Lei ha parlato di benefici delle foreste, potrebbe fare qualche esempio?

Con la crisi climatica e il Covid-19 si sta capendo un concetto fondamentale: non esiste una separazione tra uomo e natura. Infatti, gli ecosistemi che funzionano bene garantiscono la nostra sopravvivenza da più punti di vista. Innanzitutto, ci proteggono dal dissesto idrogeologico e assorbono la CO2 in eccesso prodotta da noi. Inoltre, forniscono legno, prodotti alimentari e purificano le acque. Questi benefici, però, non sono sempre garantiti. Le foreste oggi sono sotto pressione per diversi motivi: il clima cambia troppo rapidamente; l’uomo interviene su di loro eliminandole (deforestazione), alterandone la biodiversità e degradandole. Tutto questo è all’origine di zoonosi (malattie degli animali trasmissibili all’uomo) e pandemie. Ecco perché bisogna preservare le foreste.

Il rapporto “Force of nature” del WWF afferma che lasciar agire la natura sia il modo migliore per ripristinare le foreste. È d’accordo o è bene che l’uomo intervenga direttamente?

È impossibile dare una risposta univoca: bisogna considerare il tipo di clima, il suolo, il degrado e quello che si vuole ottenere. Una cosa non esclude l’altra. Sicuramente, è importante lasciare che le foreste auto-selezionino le specie più adatte e smettere di avere un impatto negativo. O anche assecondare la natura, accelerando i processi che ci si aspetta di vedere in quella zona. Sono tre le strategie da mettere in atto: proteggere le aree fragili; ripristinare le zone degradate; gestire in modo virtuoso il bosco esistente. In particolare, migliorare le sue funzioni e preservare le foreste dagli eventi estremi. Questi interventi sul territorio sono alla base della pianificazione forestale. Un suolo degradato rende molto difficile gli interventi e la deforestazione è tra le principali cause del degrado del suolo. Negli ultimi 20 anni, infatti, abbiamo perso 120 milioni di foreste primarie.
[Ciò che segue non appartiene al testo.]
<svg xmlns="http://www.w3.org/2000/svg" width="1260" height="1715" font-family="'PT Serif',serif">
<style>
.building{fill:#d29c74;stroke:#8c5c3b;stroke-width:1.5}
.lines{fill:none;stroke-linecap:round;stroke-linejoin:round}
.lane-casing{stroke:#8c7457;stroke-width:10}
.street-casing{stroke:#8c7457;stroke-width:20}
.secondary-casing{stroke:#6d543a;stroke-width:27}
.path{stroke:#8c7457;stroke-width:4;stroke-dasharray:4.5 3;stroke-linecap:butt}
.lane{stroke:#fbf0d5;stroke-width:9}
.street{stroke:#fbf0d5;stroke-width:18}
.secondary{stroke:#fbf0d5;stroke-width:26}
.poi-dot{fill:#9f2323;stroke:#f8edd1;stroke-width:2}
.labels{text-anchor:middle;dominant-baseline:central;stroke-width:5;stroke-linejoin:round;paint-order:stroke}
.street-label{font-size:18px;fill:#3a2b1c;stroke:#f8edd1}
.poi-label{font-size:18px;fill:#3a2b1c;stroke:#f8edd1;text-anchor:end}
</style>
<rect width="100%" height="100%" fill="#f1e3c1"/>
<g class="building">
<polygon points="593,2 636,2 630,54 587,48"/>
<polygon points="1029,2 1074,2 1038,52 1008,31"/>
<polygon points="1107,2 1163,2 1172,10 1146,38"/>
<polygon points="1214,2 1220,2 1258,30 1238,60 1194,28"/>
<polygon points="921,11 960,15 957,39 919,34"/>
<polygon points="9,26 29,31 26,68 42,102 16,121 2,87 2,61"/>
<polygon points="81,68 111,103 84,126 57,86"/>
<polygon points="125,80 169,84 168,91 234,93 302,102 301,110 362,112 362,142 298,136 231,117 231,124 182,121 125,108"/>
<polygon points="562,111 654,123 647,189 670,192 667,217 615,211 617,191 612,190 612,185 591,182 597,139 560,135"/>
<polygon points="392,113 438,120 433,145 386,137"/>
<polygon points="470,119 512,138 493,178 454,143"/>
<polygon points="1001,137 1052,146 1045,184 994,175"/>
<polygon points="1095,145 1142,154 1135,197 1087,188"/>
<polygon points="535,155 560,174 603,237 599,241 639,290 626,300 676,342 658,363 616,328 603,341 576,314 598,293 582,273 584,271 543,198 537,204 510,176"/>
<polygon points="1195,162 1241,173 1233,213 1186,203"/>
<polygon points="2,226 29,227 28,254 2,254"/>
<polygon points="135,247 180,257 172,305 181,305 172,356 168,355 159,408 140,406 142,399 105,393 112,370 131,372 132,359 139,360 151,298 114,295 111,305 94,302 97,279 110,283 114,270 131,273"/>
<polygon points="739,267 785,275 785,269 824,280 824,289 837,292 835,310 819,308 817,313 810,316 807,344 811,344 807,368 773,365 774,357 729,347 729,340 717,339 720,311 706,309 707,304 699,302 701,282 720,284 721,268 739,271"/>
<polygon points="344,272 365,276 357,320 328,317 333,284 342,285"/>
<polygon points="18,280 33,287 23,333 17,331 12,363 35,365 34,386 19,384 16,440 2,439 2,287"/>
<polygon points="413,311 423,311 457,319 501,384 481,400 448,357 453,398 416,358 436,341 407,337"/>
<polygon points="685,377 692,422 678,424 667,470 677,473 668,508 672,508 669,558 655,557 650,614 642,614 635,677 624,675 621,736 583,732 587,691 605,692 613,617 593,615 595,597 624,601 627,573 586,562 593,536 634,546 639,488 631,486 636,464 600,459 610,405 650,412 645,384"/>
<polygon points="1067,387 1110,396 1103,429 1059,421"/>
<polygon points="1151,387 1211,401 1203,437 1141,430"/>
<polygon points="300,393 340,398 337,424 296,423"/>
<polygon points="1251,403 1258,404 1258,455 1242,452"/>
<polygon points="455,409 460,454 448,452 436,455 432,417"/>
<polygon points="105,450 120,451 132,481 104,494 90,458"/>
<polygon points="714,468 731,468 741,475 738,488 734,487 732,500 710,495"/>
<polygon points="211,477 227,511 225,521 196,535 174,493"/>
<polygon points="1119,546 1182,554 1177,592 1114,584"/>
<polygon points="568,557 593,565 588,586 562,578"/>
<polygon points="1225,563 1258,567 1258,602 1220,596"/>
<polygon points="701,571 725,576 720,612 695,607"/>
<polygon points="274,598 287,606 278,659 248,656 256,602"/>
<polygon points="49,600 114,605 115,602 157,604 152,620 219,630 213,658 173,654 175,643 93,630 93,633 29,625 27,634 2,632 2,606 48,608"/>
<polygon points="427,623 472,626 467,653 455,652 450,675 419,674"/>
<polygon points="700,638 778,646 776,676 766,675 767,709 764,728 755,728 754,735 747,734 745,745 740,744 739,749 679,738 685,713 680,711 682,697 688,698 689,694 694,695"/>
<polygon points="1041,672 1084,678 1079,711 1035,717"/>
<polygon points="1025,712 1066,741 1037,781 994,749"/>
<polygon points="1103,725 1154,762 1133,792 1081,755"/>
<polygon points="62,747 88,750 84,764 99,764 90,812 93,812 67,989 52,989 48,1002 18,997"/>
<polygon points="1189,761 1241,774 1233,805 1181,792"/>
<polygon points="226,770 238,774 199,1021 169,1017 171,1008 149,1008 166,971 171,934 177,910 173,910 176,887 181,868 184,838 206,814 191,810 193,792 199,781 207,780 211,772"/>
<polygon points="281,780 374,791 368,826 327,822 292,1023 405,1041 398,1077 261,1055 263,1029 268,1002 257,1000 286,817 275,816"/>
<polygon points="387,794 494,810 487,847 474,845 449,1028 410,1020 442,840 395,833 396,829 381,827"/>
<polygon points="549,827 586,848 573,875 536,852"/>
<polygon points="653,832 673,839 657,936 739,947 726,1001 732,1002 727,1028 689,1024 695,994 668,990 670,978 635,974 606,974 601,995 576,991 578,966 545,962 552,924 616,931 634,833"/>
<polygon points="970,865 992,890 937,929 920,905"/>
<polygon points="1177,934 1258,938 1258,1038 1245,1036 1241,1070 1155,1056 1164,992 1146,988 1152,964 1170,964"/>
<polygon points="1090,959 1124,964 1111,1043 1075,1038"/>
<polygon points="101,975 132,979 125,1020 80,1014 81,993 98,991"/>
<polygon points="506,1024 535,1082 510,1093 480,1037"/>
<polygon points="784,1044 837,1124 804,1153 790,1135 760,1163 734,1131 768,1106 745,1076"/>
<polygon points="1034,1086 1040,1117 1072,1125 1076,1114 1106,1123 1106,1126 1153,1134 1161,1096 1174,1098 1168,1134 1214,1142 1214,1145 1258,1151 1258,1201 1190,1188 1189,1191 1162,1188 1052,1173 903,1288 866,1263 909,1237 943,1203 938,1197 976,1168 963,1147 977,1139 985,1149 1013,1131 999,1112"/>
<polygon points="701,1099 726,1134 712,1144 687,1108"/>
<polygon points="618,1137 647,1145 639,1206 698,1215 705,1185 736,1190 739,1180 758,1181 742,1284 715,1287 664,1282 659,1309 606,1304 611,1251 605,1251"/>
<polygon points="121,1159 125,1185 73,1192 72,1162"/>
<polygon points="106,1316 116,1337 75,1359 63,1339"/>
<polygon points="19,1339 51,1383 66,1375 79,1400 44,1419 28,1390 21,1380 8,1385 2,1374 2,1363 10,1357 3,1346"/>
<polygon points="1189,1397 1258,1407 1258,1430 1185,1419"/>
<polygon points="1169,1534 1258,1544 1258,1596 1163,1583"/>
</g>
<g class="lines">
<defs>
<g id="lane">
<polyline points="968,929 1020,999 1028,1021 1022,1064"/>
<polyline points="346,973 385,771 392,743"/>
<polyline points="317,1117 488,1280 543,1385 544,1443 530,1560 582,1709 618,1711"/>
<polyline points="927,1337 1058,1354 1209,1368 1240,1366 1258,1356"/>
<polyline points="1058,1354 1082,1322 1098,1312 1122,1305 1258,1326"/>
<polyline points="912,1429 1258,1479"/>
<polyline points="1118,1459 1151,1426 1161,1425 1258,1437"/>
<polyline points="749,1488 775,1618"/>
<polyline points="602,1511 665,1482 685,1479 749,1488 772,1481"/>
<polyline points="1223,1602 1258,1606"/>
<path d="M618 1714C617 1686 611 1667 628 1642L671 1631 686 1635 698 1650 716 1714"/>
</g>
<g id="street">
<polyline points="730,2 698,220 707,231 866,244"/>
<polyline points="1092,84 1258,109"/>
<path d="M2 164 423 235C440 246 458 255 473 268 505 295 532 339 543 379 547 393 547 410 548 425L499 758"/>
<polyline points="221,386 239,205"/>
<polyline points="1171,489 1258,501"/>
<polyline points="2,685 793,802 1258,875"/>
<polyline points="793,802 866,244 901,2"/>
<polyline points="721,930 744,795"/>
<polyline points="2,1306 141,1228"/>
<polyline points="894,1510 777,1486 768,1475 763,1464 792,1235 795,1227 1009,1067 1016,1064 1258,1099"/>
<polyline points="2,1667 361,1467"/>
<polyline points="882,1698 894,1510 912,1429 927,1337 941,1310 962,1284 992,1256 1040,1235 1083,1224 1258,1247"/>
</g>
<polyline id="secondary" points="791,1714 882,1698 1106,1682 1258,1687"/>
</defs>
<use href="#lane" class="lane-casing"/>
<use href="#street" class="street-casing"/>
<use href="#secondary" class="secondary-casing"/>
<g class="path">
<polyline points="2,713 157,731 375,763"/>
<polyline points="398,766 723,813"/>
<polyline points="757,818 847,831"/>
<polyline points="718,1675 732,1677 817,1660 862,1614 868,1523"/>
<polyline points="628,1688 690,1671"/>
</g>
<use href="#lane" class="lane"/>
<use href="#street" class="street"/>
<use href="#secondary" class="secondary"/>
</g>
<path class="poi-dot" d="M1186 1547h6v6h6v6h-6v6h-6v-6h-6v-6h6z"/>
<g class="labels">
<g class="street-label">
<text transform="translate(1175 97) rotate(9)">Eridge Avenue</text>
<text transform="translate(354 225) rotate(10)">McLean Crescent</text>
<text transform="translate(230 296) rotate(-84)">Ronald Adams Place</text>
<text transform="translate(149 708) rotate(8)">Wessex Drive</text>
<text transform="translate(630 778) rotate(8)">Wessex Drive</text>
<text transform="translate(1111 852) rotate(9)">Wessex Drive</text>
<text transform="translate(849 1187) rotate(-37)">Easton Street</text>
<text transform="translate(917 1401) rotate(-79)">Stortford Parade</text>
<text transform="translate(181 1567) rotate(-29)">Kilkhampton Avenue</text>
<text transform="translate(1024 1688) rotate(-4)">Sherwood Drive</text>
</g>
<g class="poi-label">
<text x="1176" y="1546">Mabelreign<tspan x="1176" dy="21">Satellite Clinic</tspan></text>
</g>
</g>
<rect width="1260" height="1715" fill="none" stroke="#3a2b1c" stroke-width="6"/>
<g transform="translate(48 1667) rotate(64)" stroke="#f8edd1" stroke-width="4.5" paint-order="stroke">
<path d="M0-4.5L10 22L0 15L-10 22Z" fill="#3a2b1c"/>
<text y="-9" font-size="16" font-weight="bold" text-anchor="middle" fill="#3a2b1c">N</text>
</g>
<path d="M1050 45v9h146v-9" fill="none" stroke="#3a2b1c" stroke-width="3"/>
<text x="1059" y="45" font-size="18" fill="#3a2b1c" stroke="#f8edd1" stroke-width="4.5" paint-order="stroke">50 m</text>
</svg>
Perché la deforestazione crea degrado del suolo, cioè desertificazione?

La deforestazione ha delle conseguenze su tutto l’ecosistema perché si interrompono equilibri molto delicati, sia con il suolo che con l’acqua. Nelle foreste tropicali, ad esempio, il suolo è molto antico e quindi povero di nutrimento. La crescita degli alberi, infatti, dipende solo dal riciclo delle foglie che cadendo si trasformano in concime per il suolo. Se abbattiamo gli alberi il suolo non sarà mai fertile, perché si interrompe il ciclo di rigenerazione. Dopo qualche anno il campo coltivato cesserà di produrre e dovremo spostarlo altrove. Riguardo all’acqua, invece, il problema si pone nelle zone tropicali. Qui esistono solo due stagioni, quella secca senza piogge e quella umida. Nella prima, gli alberi si procurano l’acqua da soli: l’acqua delle foglie evapora e si condensa in nuvole che portano pioggia. Eliminare gli alberi, quindi, significa eliminare la causa della pioggia che mantiene in piedi tutto l’ecosistema.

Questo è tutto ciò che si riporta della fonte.